4. Using Digital Twins to Help People With Disabilities

The University of Pittsburgh wants to use advanced technologies including robotics and digital twins to help people with disabilities live fuller, more independent and productive lives. ARPA-H in September awarded a UP team a contract worth up to $41 million for RAMMP: Robotic Assistive Mobility and Manipulation Platform Providing Independence for People with Disabilities.

The squad wants to create RAMMP via an open-source assistive technology operating system and digital twins to revolutionize AT development. RAAMP should allow Americans more independence through semi-autonomous operation and less reliance on support staff.

RAAMP’s robotics and AI progresses cutting-edge research. It will also provide a foundation for commercial applications, revolutionizing robotics-based AT.

Robotic-assisted rehabilitation has grown significantly in the past decade as it has several advantages over traditional care, including allowing patients to recover faster from musculoskeletal and neurological conditions. Robotic rehabilitation can be performed at a higher frequency and intensity and can generate better movements and forces during exercise, according to the National Institutes of Health.

5. Better Cybersecurity in Healthcare

Cybersecurity in healthcare has never been more important. Aged care and community providers, health departments, diagnostic service providers and primary practices are just some facilities that are vulnerable to identity and data theft and having systems held for ransom.

Using cybersecurity to protect sensitive health information is of critical concern to the federal government.
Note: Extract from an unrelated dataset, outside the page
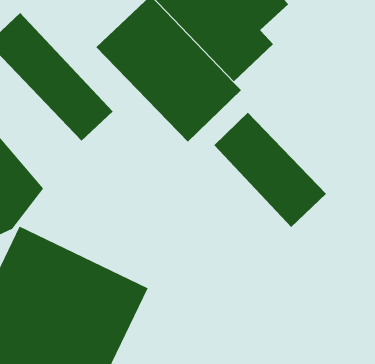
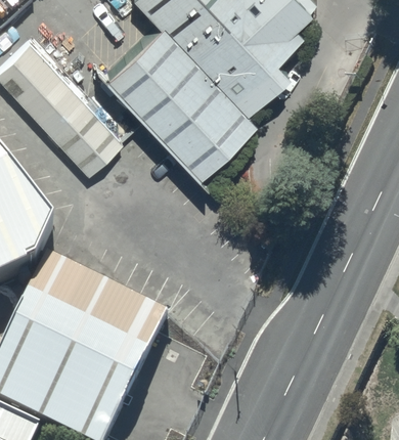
building: [214,112,327,228] -> none

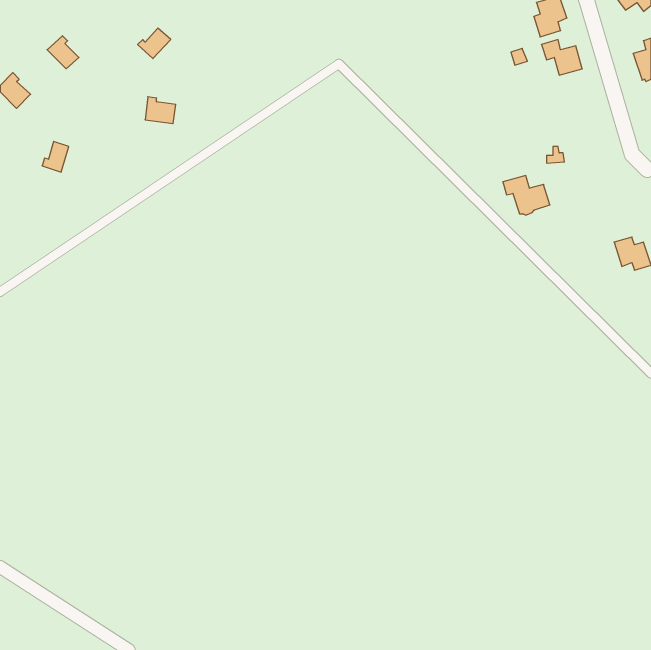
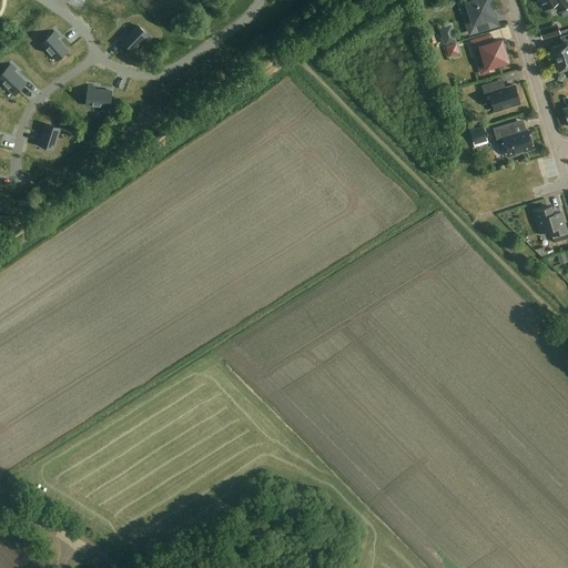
building: none -> [481,78,520,110]
building: [145,97,176,124] -> [85,84,112,108]
building: [503,176,550,215] -> [493,122,534,156]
A contract recently awarded to the University of Texas-MD Anderson Cancer Center extends a project previously funded by the Department of Energy into the healthcare realm.

ARPA-H’s award, worth as much as $3.4 million, is for the Cyber Health Intelligence: Sensing and Self-Healing Cyber Vulnerabilities in Healthcare Ecosystems program. It should drastically bolster cyber defenses when applied to the full ecosystem of connected devices in healthcare and combined with new orchestration and machine learning capabilities.

MD Anderson plans to achieve this ambitious goal by using a demonstrated approach, taking machine learning technologies to enumerate and define cybersecurity vulnerabilities and affiliated weaknesses. It will also use a strategy of prioritizing weakness mitigation through interactive prompting methods.

Is ARPA-H Shutting Down?

The federal government has largely closed due to Congress’ inability to pass appropriations legislation. ARPA-H is one agency that is not closing during the shutdown as it was provided three-year appropriations in fiscal years 2024 and 2025. The balances from these carry over and are enough to support ARPA-H operational during the shutdown, according to the Department of Health and Human Services.